Java and C# are there and faster.
Yes, but kids these days only consider JS, Python, Rust and Go.
If performance is the main difference, whatever that means, then basically Go should be reserved for when Rust and other lower level langs cannot be used due to some other constraint? Are we mainly talking about performant Web backends?
Say I am building some app that I know will be CPU-bound, why choose Go over say... Swift?
>If performance is the main difference, whatever that means, then basically Go should be reserved for when Rust and other lower level langs cannot be used due to some other constraint?
Or when performance is the main but not the only difference, and there are many other benefits.
>Say I am building some app that I know will be CPU-bound, why choose Go over say... Swift?
Because unless you're building for macOS/iOS, Swift is really a no-go, with lackluster support for other platforms. Plus slow to build and convoluted.
> why choose Go over say... Swift?
Language religious wars are silly: you should choose a language based on your constraints and personal tastes. If there's no clear advantage of one language over another for a given task - then all the options are viable, pick one and get on with solving the problem.
>I get that it is allegedly hailed to be a simple language
That might be its core feature if you do agentic coding.

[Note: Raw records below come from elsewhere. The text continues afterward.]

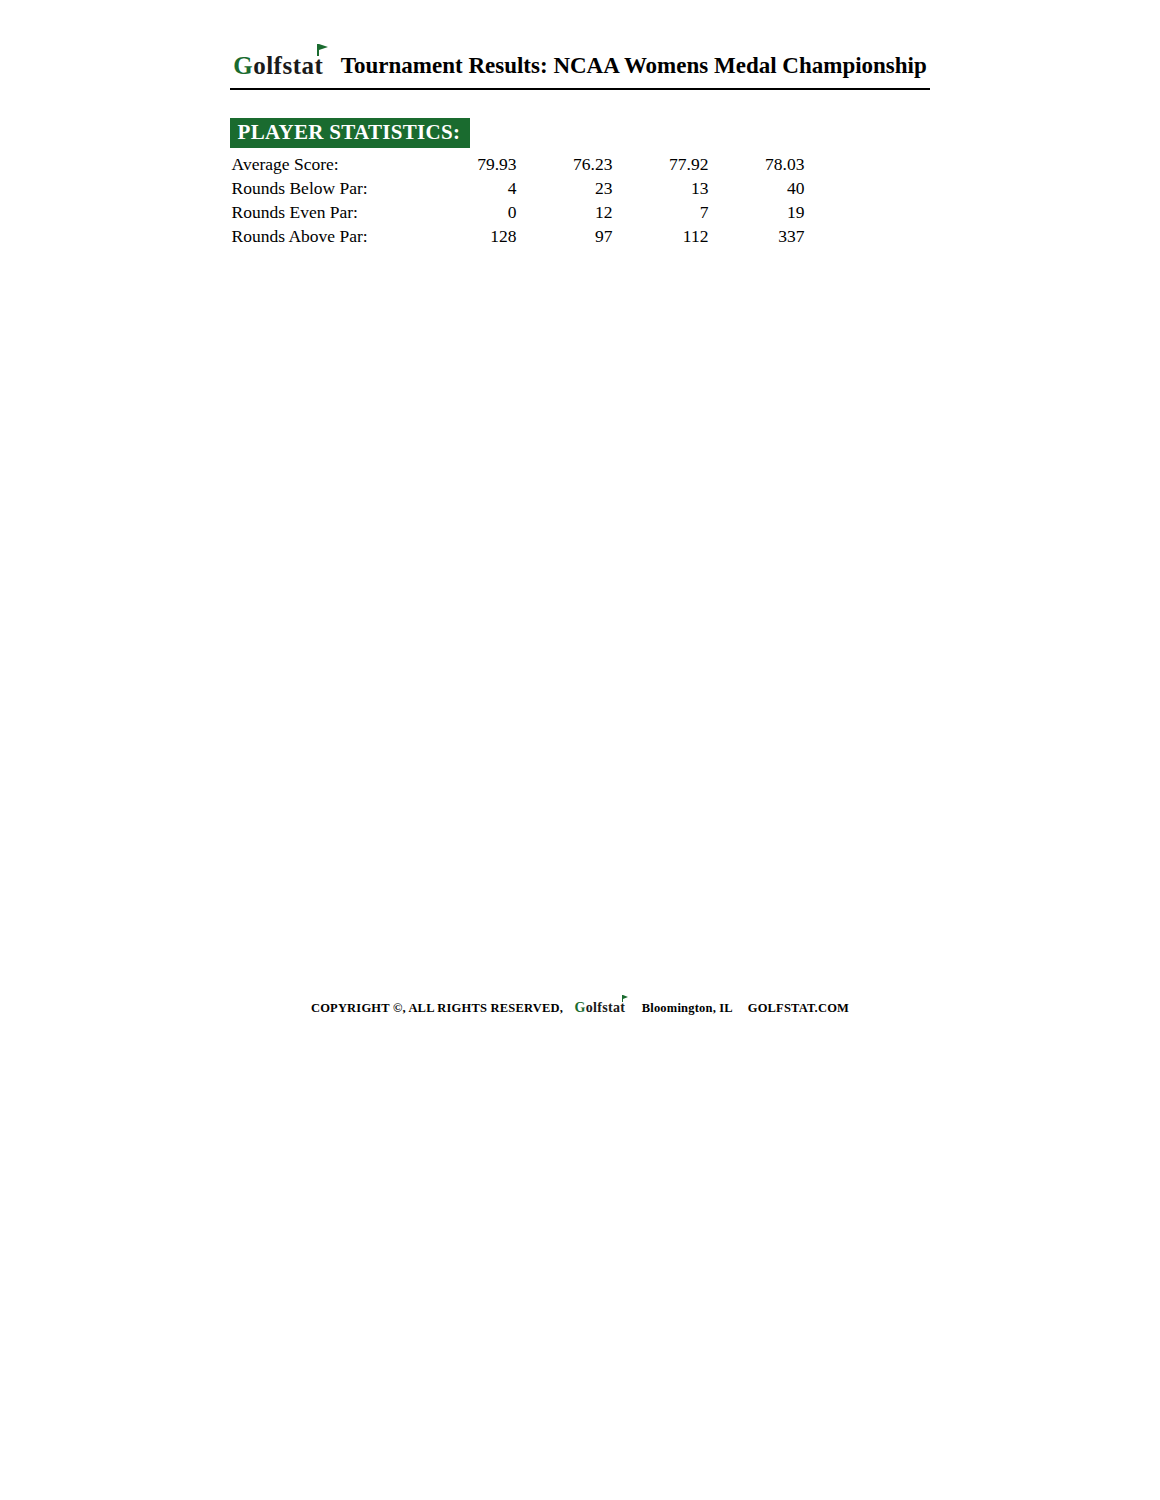Golfstat
Tournament Results: NCAA Womens Medal Championship
PLAYER STATISTICS:
| Average Score: | 79.93 | 76.23 | 77.92 | 78.03 |
| Rounds Below Par: | 4 | 23 | 13 | 40 |
| Rounds Even Par: | 0 | 12 | 7 | 19 |
| Rounds Above Par: | 128 | 97 | 112 | 337 |
COPYRIGHT ©, ALL RIGHTS RESERVED, Golfstat Bloomington, IL GOLFSTAT.COM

I think that’s sort of the selling point no? It’s really boring. It has like -10 keywords, compiles insanely fast, and has a concurrency model that’s easy to use and read. LLMs are great at using Go tooling to sanity check along the way. It’s easy to write shitty Go but it’s really pleasant to work with if you find those things compelling.
don't you worry about garbage collection?
If you were using Python, then probably not.
haha exactly. I’m coming from Swift, and I don’t want to go back to manually releasing objects like I used to in ObjC, let alone reason about lifetimes.
What's the big issue with GC nowadays? It has mattered to me exactly once in decades and it was still manageable anyway by using a more low level style in a hot loop. I see very few usecases where GC actually matters and for those rare few cases it was not like you were using python beforehand anyway
Why the hell would he "worry about garbage collection"? That kind of thing is a cargo cult fear.
Garbage collection is not an issue for 99% of programs. And for those that it is, there are ways to mitigate the issue (e.g. there are extremely high performance trading system written in Java, where every last sub-millisecond counts).
Blanket fear of GC reminds me when new programmers learned about how assembly is lower level and can be faster, and wondered why everything is not written in assembly.